Hobbits Inhabit New Zealand
Slated for release in December 2012, Peter Jackson, academy award winning director, has brought his crew back to the wild outback of New Zealand to create his fourth movie in his Lord of the Rings series: The Hobbit: An Unexpected Journey. The official site of New Zealand tourism gives the impression that it couldn’t be happier with an official link on the site appropriately named “Home of Middle Earth” that takes you straight to Modor, or where the movie was filmed. Jackson used over 150 locations throughout New Zealand, including the rolling hills of Matamata on the North Island to create Hobbiton, to the resort town of Wanaka on the South Island to create the backdrop of River Anduin. As the site hints; you have plenty of places to visit and find Frodo. Not surprisingly, New Zealand has definitely seen a spike in tourism since the start of the trilogy a decade ago. Go online and many tourist sites now boast tours all over New Zealand that will whisk you away to abandoned movie sets and tours that will take you straight to Mordor (the Taupo region). There doesn’t seem to be a slowdown with the world’s interest in New Zealand and its relationship with Bilbo Baggins and every industry in New Zealand appears to have gotten a bump from the series, even the wine industry.
A once struggling industry, the wines of New Zealand seemed doomed, competing against the marketing force of Australia right next door. According to the 2009 New Zealand Winegrowers Statistical Annual, in 1991, only 358 wineries (called Cellar doors in NZ) were open for business. Fast forward to 2009, New Zealand reported over 643 wineries and growing. Predictions for 2012 look optimistic with over 112.6 million liters of wine aiming to be sent all over the world. Sauvignon Blanc now accounts for the majority of the wine grown in New Zealand, with Chardonnay and Pinot Noir close behind. Last year the United States purchased about $223 million in wine from New Zealand, up from $26 million purchased in 2000. Marlborough is the major grape growing region in New Zealand, as well as the largest area planted under vine. It is also were the signature varietal Sauvignon Blanc is best known. It sits in the Wairau Valley (very near the set for Drimdale and a small artsy community that made props for LOTR) that claims lots of sunshine with vines planted on alluvial soil. New Zealand has also seen quite a renaissance in winemaking, no doubt due to the massive amount of money that is funneling directly to them from their export market. Over the last decade improvements such as vineyard care, winery sanitation, and temperature control, as well as its infamous and unapologetic use of screw caps and stainless steel for wine maturation have been noticed.

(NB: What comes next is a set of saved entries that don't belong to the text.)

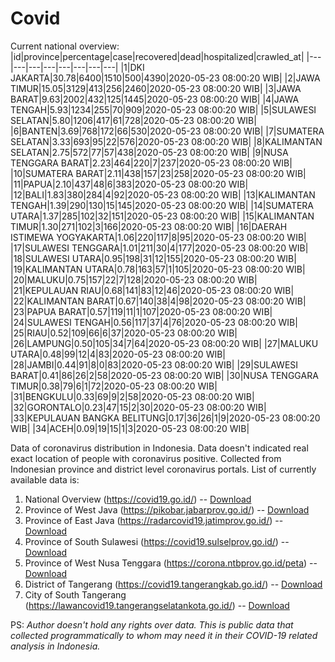 # Covid
Current national overview:
|id|province|percentage|case|recovered|dead|hospitalized|crawled_at|
|---|---|---|---|---|---|---|---|
|1|DKI JAKARTA|30.78|6400|1510|500|4390|2020-05-23 08:00:20 WIB|
|2|JAWA TIMUR|15.05|3129|413|256|2460|2020-05-23 08:00:20 WIB|
|3|JAWA BARAT|9.63|2002|432|125|1445|2020-05-23 08:00:20 WIB|
|4|JAWA TENGAH|5.93|1234|255|70|909|2020-05-23 08:00:20 WIB|
|5|SULAWESI SELATAN|5.80|1206|417|61|728|2020-05-23 08:00:20 WIB|
|6|BANTEN|3.69|768|172|66|530|2020-05-23 08:00:20 WIB|
|7|SUMATERA SELATAN|3.33|693|95|22|576|2020-05-23 08:00:20 WIB|
|8|KALIMANTAN SELATAN|2.75|572|77|57|438|2020-05-23 08:00:20 WIB|
|9|NUSA TENGGARA BARAT|2.23|464|220|7|237|2020-05-23 08:00:20 WIB|
|10|SUMATERA BARAT|2.11|438|157|23|258|2020-05-23 08:00:20 WIB|
|11|PAPUA|2.10|437|48|6|383|2020-05-23 08:00:20 WIB|
|12|BALI|1.83|380|284|4|92|2020-05-23 08:00:20 WIB|
|13|KALIMANTAN TENGAH|1.39|290|130|15|145|2020-05-23 08:00:20 WIB|
|14|SUMATERA UTARA|1.37|285|102|32|151|2020-05-23 08:00:20 WIB|
|15|KALIMANTAN TIMUR|1.30|271|102|3|166|2020-05-23 08:00:20 WIB|
|16|DAERAH ISTIMEWA YOGYAKARTA|1.06|220|117|8|95|2020-05-23 08:00:20 WIB|
|17|SULAWESI TENGGARA|1.01|211|30|4|177|2020-05-23 08:00:20 WIB|
|18|SULAWESI UTARA|0.95|198|31|12|155|2020-05-23 08:00:20 WIB|
|19|KALIMANTAN UTARA|0.78|163|57|1|105|2020-05-23 08:00:20 WIB|
|20|MALUKU|0.75|157|22|7|128|2020-05-23 08:00:20 WIB|
|21|KEPULAUAN RIAU|0.68|141|83|12|46|2020-05-23 08:00:20 WIB|
|22|KALIMANTAN BARAT|0.67|140|38|4|98|2020-05-23 08:00:20 WIB|
|23|PAPUA BARAT|0.57|119|11|1|107|2020-05-23 08:00:20 WIB|
|24|SULAWESI TENGAH|0.56|117|37|4|76|2020-05-23 08:00:20 WIB|
|25|RIAU|0.52|109|66|6|37|2020-05-23 08:00:20 WIB|
|26|LAMPUNG|0.50|105|34|7|64|2020-05-23 08:00:20 WIB|
|27|MALUKU UTARA|0.48|99|12|4|83|2020-05-23 08:00:20 WIB|
|28|JAMBI|0.44|91|8|0|83|2020-05-23 08:00:20 WIB|
|29|SULAWESI BARAT|0.41|86|26|2|58|2020-05-23 08:00:20 WIB|
|30|NUSA TENGGARA TIMUR|0.38|79|6|1|72|2020-05-23 08:00:20 WIB|
|31|BENGKULU|0.33|69|9|2|58|2020-05-23 08:00:20 WIB|
|32|GORONTALO|0.23|47|15|2|30|2020-05-23 08:00:20 WIB|
|33|KEPULAUAN BANGKA BELITUNG|0.17|36|26|1|9|2020-05-23 08:00:20 WIB|
|34|ACEH|0.09|19|15|1|3|2020-05-23 08:00:20 WIB|

Data of coronavirus distribution in Indonesia. Data doesn't indicated real exact location of people with coronavirus positive. Collected from Indonesian province and district level coronavirus portals. List of currently available data is:
1. National Overview (https://covid19.go.id/) -- [Download](https://www.dropbox.com/s/66ly270fw4y76fx/covid_nasional.csv?dl=0)
2. Province of West Java (https://pikobar.jabarprov.go.id/) -- [Download](https://www.dropbox.com/s/alg0zp60fylq6cn/covid_jabar.csv?dl=0)
3. Province of East Java (https://radarcovid19.jatimprov.go.id/) -- [Download](https://www.dropbox.com/sh/e7vtgcnl4ckbvr4/AADo9UMRDZvrhHn66qTHZOvNa?dl=0)
4. Province of South Sulawesi (https://covid19.sulselprov.go.id/) -- [Download](https://www.dropbox.com/s/z5ek23lwcztj7z7/covid_sulsel.csv?dl=0)
5. Province of West Nusa Tenggara (https://corona.ntbprov.go.id/peta) -- [Download](https://www.dropbox.com/s/4p2k93n42xx0c00/covid_ntb.csv?dl=0)
6. District of Tangerang (https://covid19.tangerangkab.go.id/) -- [Download](https://www.dropbox.com/sh/yxovyy6sy5bnz4p/AACZzVHinisKmz8oQWyQJ3nua?dl=0)
7. City of South Tangerang (https://lawancovid19.tangerangselatankota.go.id/) -- [Download](https://www.dropbox.com/s/zlvxo4ivswdzmle/covid_tangsel.csv?dl=0)

PS: *Author doesn't hold any rights over data. This is public data that collected programmatically to whom may need it in their COVID-19 related analysis in Indonesia.*
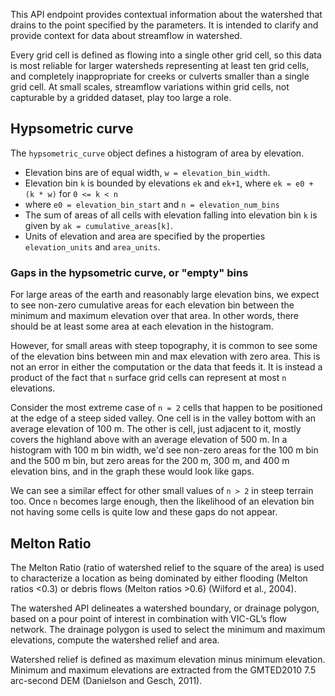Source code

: This API endpoint provides contextual information about the watershed that drains to the point specified by the parameters. It is intended to clarify and provide context for data about streamflow in watershed.

Every grid cell is defined as flowing into a single other grid cell, so this data is most reliable for larger watersheds representing at least ten grid cells, and completely inappropriate for creeks or culverts smaller than a single grid cell. At small scales, streamflow variations within grid cells, not capturable by a gridded dataset, play too large a role.

## Hypsometric curve
The `hypsometric_curve` object defines a histogram of area by elevation. 

* Elevation bins are of equal width, `w = elevation_bin_width`.
* Elevation bin `k` is bounded by elevations `ek` and `ek+1`, where `ek = e0 + (k * w)` for `0 <= k < n`
* where `e0 = elevation_bin_start` and `n = elevation_num_bins`
* The sum of areas of all cells with elevation falling into elevation bin `k` is given by `ak = cumulative_areas[k]`.
* Units of elevation and area are specified by the properties `elevation_units` and `area_units`.

### Gaps in the hypsometric curve, or "empty" bins
For large areas of the earth and reasonably large elevation bins, we expect to see non-zero cumulative areas for each elevation bin between the minimum and maximum elevation over that area. In other words, there should be at least some area at each elevation in the histogram.

However, for small areas with steep topography, it is common to see some of the elevation bins between min and max elevation with zero area. This is not an error in either the computation or the data that feeds it. It is instead a product of the fact that `n` surface grid cells can represent at most `n` elevations.

Consider the most extreme case of `n = 2` cells that happen to be positioned at the edge of a steep sided valley. One cell is in the valley bottom with an average elevation of 100 m. The other is cell, just adjacent to it, mostly covers the highland above with an average elevation of 500 m. In a histogram with 100 m bin width, we'd see non-zero areas for the 100 m bin and the 500 m bin, but zero areas for the 200 m, 300 m, and 400 m elevation bins, and in the graph these would look like gaps.

We can see a similar effect for other small values of `n > 2` in steep terrain too. Once `n` becomes large enough, then the likelihood of an elevation bin not having some cells is quite low and these gaps do not appear.

## Melton Ratio

The Melton Ratio (ratio of watershed relief to the square of the area) is used to characterize a location as being dominated by either flooding (Melton ratios <0.3) or debris flows (Melton ratios >0.6) (Wilford et al., 2004).

The watershed API delineates a watershed boundary, or drainage polygon, based on a pour point of interest in combination with VIC-GL’s flow network. The drainage polygon is used to select the minimum and maximum elevations, compute the watershed relief and area.

Watershed relief is defined as maximum elevation minus minimum elevation. Minimum and maximum elevations are extracted from the GMTED2010 7.5 arc-second DEM (Danielson and Gesch, 2011).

Want a great stay-at-home date night idea that will send you to Middle Earth? Dust off the DVD trilogy gift set and warm up the DVD player. But first, head to Trader Joes. Purchase some of their Lemon Pepper Papperdelle Noodles, fresh leaks, chives, asparagus, frozen shrimp, and garlic infused olive oil. Don’t forget a bottle of Kim Crawford 2010 Marlborough Sauvignon Blanc with notes of creamy tropical fruits such as passion fruit, guava, and lychee with a pinch of thyme. On the palate are fresh limes and tart apple and notable fresh acidity that lingers. It is mellow, but succulent and lush (retail $14.99). You won’t be disappointed! Hint: if you can’t find the New Zealand wine section in TJ’s, look under Australia (What’s up TJ’s? NZ should get its own sign!). Go home, chop up the vegetables, and boil the noodles. Toss everything together in a pan with the olive oil and unscrew the chilled bottle of wine. Another hint:to open a screw cap, wrap your entire hand over the entire foil, not just the top, squeeze and twist). Hopefully this great stay-at-home date night will take you not only a romantic spectacular cinematic journey, but to one of Mother Nature’s most beautiful treasures!